From the beginning of 1985, the economic crisis escalated due to problems in all four areas of the Egyptian economy: the oil, the transfers from Egyptians abroad, the Suez Canal and tourism. As support for the government declined, support for Islamic fundamentalists increased.

Foreign capital was heavily penetrated by the Egyptian economy in 1980-86. From the United States, the government received nearly $ 3 billion in aid annually, of which $ 1.3 billion was earmarked for the military. In October 86, the IMF further granted the country a $ 1.5 billion loan. Foreign debt had risen from $ 2.4 billion in 1970 to $ 35 billion in 1986. The purely military part of the debt had doubled. Military spending and the cost of the wars slowed economic development in the country.

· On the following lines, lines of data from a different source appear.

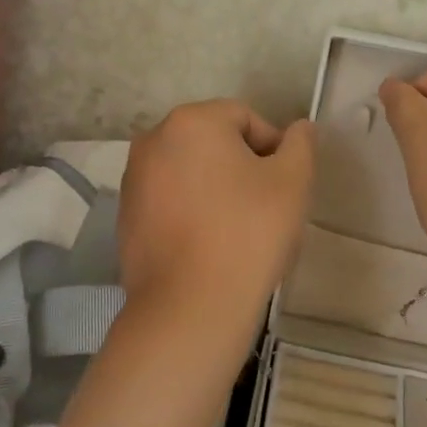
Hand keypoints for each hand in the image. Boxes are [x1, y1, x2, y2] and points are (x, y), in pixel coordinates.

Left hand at [118, 101, 315, 331]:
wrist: (191, 307)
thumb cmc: (248, 233)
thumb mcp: (292, 182)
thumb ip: (300, 145)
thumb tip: (300, 128)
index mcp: (191, 122)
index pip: (245, 118)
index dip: (273, 149)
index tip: (285, 187)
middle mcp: (153, 141)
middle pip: (213, 143)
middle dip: (242, 168)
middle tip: (265, 208)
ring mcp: (133, 181)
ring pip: (190, 173)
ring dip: (216, 190)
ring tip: (237, 230)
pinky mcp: (126, 218)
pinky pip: (170, 202)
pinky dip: (191, 213)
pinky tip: (208, 246)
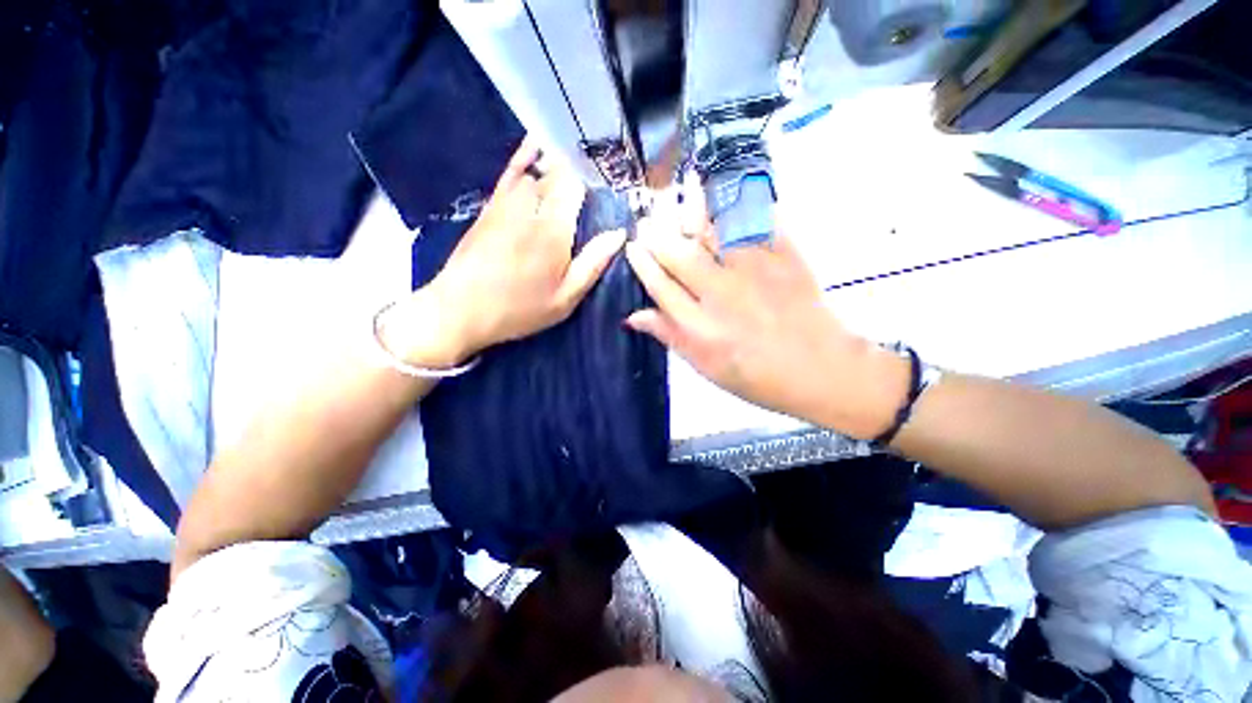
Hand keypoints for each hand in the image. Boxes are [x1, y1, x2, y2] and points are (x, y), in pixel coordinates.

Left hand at [381, 139, 625, 367]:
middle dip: (577, 176)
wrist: (461, 309)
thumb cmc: (520, 308)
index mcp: (554, 229)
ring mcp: (506, 202)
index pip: (577, 187)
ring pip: (536, 170)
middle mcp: (531, 206)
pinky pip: (510, 173)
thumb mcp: (566, 298)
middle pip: (558, 175)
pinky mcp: (490, 206)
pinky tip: (535, 145)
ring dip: (556, 168)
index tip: (603, 195)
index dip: (593, 186)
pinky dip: (524, 158)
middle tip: (592, 186)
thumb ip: (593, 263)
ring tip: (572, 165)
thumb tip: (619, 234)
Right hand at [623, 181, 908, 438]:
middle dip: (656, 235)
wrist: (819, 370)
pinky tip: (729, 195)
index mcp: (701, 327)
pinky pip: (757, 225)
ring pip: (713, 232)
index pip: (660, 286)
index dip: (642, 264)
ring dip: (692, 212)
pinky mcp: (784, 258)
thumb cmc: (757, 376)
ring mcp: (754, 272)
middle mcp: (721, 295)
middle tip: (646, 223)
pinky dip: (741, 206)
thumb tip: (633, 317)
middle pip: (679, 255)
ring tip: (681, 196)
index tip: (632, 247)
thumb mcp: (706, 367)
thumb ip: (670, 337)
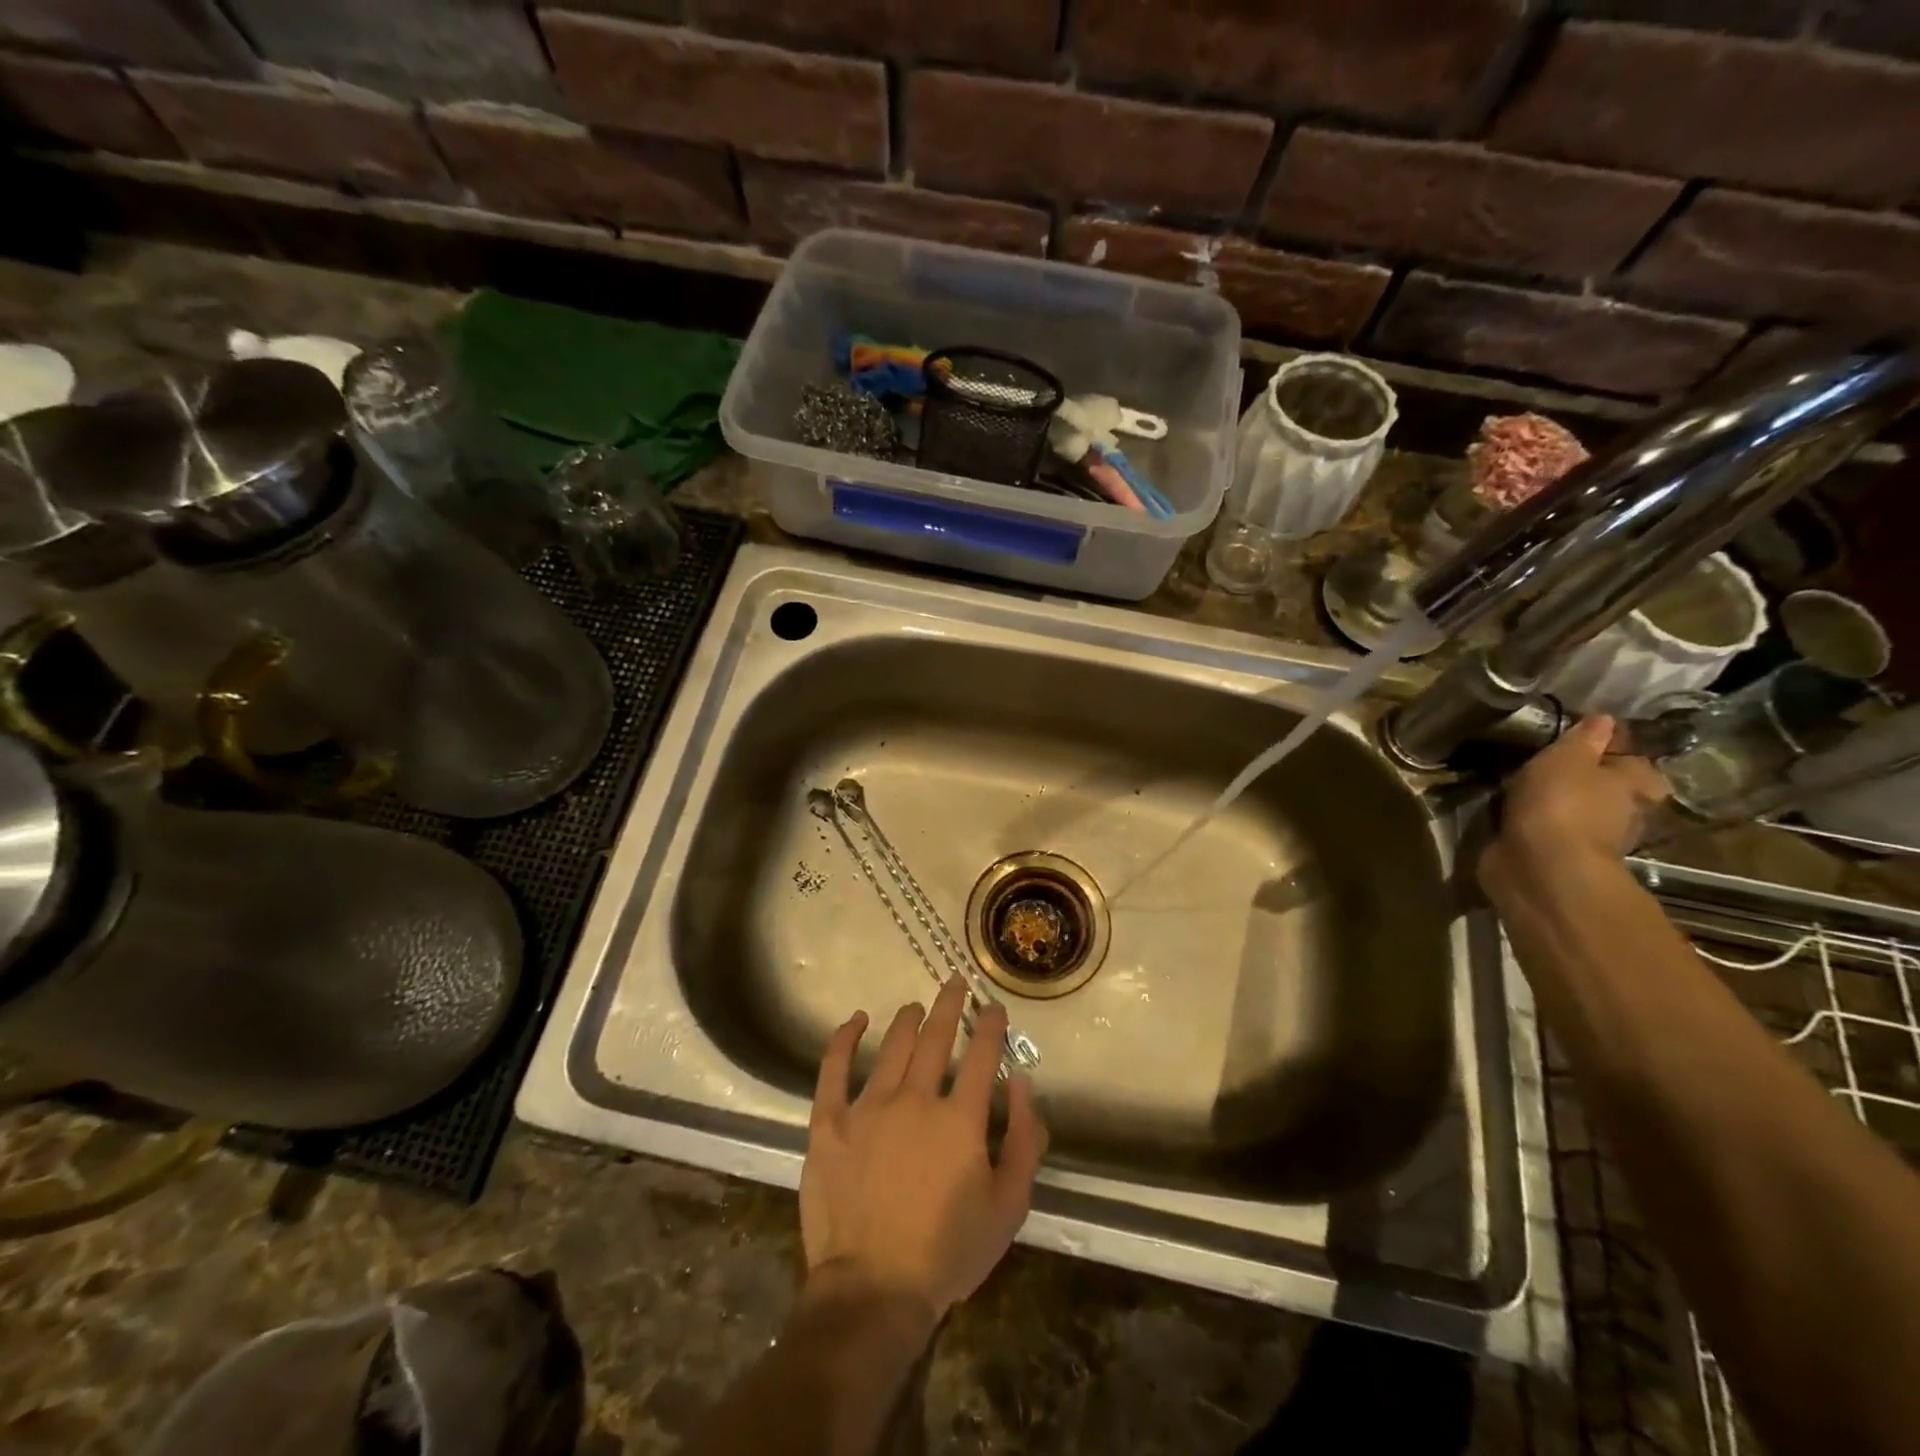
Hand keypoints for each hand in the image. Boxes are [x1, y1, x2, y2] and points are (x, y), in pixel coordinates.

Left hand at [800, 978, 1048, 1321]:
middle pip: (935, 1038)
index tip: (994, 1007)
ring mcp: (867, 1107)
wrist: (874, 1290)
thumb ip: (1023, 1139)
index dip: (991, 1026)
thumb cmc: (948, 1252)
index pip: (980, 1055)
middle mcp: (914, 1099)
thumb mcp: (1009, 1205)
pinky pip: (834, 1070)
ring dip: (906, 1020)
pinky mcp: (829, 1124)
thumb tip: (1020, 1081)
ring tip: (914, 1006)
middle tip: (955, 982)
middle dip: (949, 1005)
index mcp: (959, 1118)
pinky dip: (844, 1040)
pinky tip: (855, 1020)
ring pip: (891, 1047)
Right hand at [1482, 714, 1671, 891]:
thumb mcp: (1568, 758)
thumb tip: (1604, 718)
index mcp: (1635, 783)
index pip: (1630, 757)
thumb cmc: (1561, 804)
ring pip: (1571, 808)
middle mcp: (1621, 811)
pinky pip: (1543, 829)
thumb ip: (1584, 738)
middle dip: (1578, 776)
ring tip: (1516, 782)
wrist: (1540, 867)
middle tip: (1541, 760)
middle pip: (1602, 786)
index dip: (1607, 747)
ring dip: (1551, 800)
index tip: (1575, 739)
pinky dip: (1530, 820)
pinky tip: (1506, 810)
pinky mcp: (1554, 854)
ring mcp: (1587, 836)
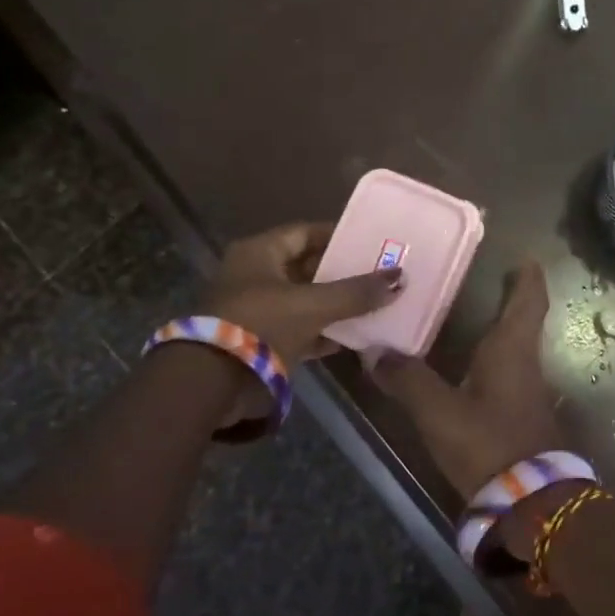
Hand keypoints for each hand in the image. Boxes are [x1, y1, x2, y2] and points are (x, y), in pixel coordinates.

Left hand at [202, 222, 402, 368]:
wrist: (214, 382)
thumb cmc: (261, 325)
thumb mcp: (313, 305)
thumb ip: (356, 293)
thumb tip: (400, 278)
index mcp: (259, 253)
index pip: (305, 233)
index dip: (338, 235)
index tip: (370, 241)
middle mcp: (256, 275)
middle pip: (307, 267)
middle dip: (342, 272)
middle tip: (380, 273)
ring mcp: (258, 310)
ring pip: (306, 300)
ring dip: (337, 304)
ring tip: (376, 302)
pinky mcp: (263, 341)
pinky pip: (301, 329)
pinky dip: (325, 332)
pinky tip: (356, 336)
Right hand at [369, 260, 565, 503]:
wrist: (529, 502)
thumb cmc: (488, 443)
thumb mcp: (439, 411)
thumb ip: (407, 380)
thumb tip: (374, 352)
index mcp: (512, 351)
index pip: (528, 303)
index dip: (528, 279)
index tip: (525, 259)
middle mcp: (525, 365)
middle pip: (523, 323)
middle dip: (510, 300)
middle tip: (485, 281)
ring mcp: (527, 392)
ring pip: (515, 349)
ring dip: (499, 331)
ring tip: (470, 318)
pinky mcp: (521, 417)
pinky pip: (507, 374)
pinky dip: (492, 361)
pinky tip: (469, 369)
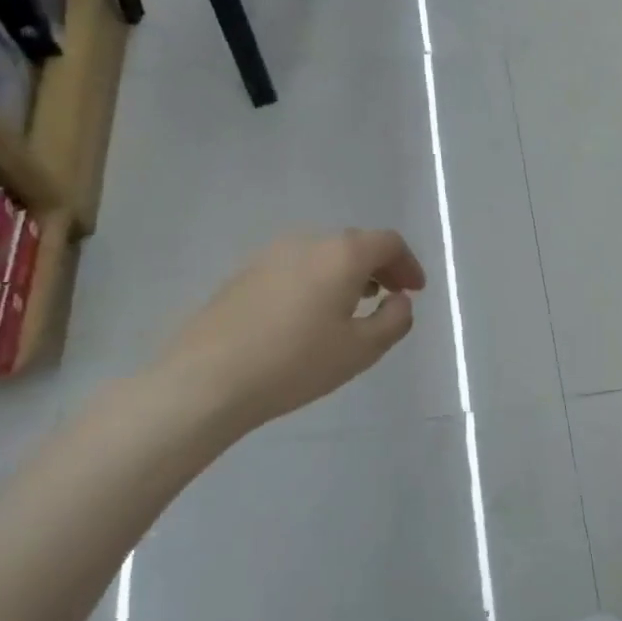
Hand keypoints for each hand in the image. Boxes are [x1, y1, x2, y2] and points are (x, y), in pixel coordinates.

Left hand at [146, 228, 426, 443]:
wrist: (207, 379)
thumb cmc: (296, 362)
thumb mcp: (362, 349)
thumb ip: (395, 320)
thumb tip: (399, 300)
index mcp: (342, 253)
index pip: (388, 242)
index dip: (408, 264)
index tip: (414, 291)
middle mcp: (307, 241)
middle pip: (355, 244)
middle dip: (379, 268)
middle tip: (389, 298)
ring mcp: (270, 254)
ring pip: (322, 255)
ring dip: (346, 274)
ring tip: (351, 308)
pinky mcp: (243, 274)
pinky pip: (295, 268)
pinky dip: (316, 281)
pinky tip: (309, 316)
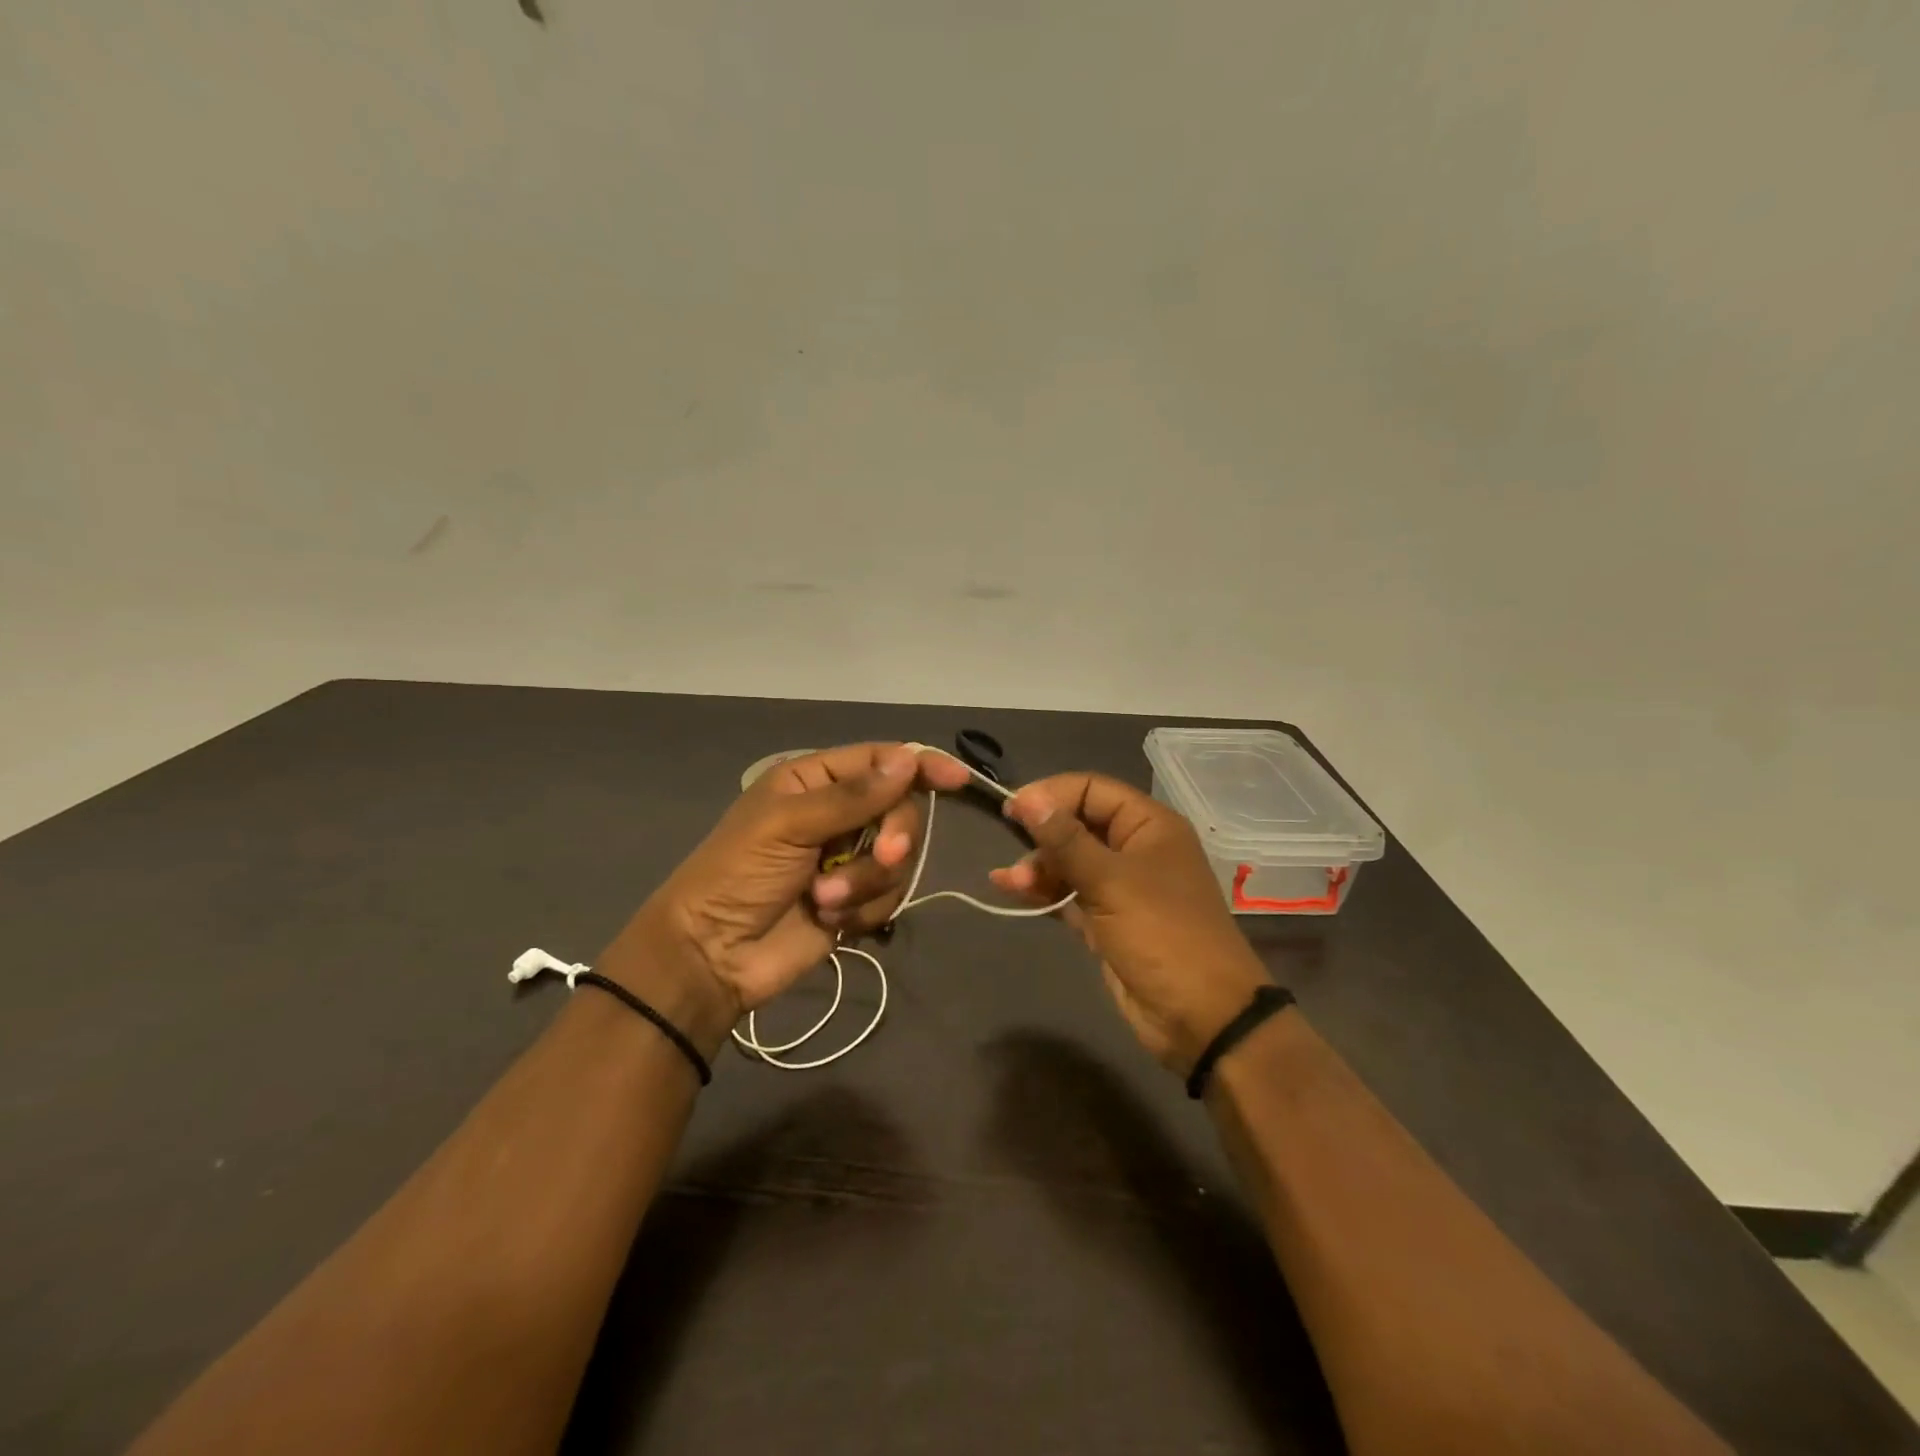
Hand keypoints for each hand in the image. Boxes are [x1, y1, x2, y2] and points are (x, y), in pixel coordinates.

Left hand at [599, 743, 971, 1055]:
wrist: (712, 955)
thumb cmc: (738, 874)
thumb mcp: (788, 824)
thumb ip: (852, 796)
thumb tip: (909, 760)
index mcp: (815, 781)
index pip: (880, 761)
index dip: (920, 766)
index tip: (957, 779)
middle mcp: (838, 814)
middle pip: (900, 810)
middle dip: (892, 837)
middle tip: (882, 856)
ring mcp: (848, 859)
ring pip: (899, 859)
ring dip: (867, 882)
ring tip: (825, 900)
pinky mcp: (855, 901)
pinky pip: (889, 897)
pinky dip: (865, 911)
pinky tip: (831, 921)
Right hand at [989, 773, 1271, 1072]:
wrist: (1201, 1018)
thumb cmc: (1162, 935)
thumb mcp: (1111, 882)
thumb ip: (1066, 840)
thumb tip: (1027, 798)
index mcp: (1149, 826)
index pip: (1092, 790)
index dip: (1051, 795)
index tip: (1011, 809)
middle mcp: (1135, 849)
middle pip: (1078, 824)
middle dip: (1042, 836)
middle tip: (1013, 855)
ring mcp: (1122, 887)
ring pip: (1070, 861)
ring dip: (1038, 867)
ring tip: (1010, 883)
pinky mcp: (1107, 921)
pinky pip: (1069, 894)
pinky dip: (1044, 891)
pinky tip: (1013, 891)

The parliamentary election to be held in 89 was postponed two years to April 87. The National Democratic Party got 75% of the vote. In September 89, President Mubarak proposed to the UN to launch an Israeli-Palestinian dialogue without preconditions, and in October disrupted relations with Libya.

Throughout the 1980s, the deterioration of social conditions in the country led to massive emigration of men of working age towards the wealthier surrounding countries. This process brought about social change in Egyptian society. The women increasingly had to take over the role of head of the families, which they had not been prepared for. This created conflicts and tensions between mothers and children. The price of a relative improvement in the families' financial situation was a reduction in their cohesion.

1990 Gulf War

In August 1990, Iraq invaded Kuwait. Egypt immediately placed itself at the forefront of condemnation in the Arab world and sent troops to the Gulf. The rewards from the United States came quickly. When the land offensive was launched in January 1991, the United States announced that it was abandoning Egyptian military debt worth $ 20 billion. But the alliance with the West did not support the people. In February, a major demonstration was held in Cairo demanding a peaceful solution to the conflict.

The criticism of the war against Iraq took place despite the fact that its president Saddam Hussein had, in the previous two years, thrown out almost two million guest workers from the country and had tried to coerce Egyptians into his military.

In May 1991, the IMF approved a stand by loans to Egypt at $ 372 million, but the loan was made dependent on "structural changes" in the economy. The government of Cairo pledged to privatize state-owned enterprises, abolish control of production and investment, and reduce the budget deficit from 21% to 6.5% of GDP. To achieve this goal, the government decided to cut food subsidies and other basic products. At the same time, aid was cut for the poorest. On May 15, Foreign Minister and Deputy Prime Minister Esmat Abdel Meguid was appointed new Secretary General of the Arab League. The year before, the league's headquarters had been moved from Tunis to Cairo. The development was evidence that Egypt had regained its central political position in the Arab world.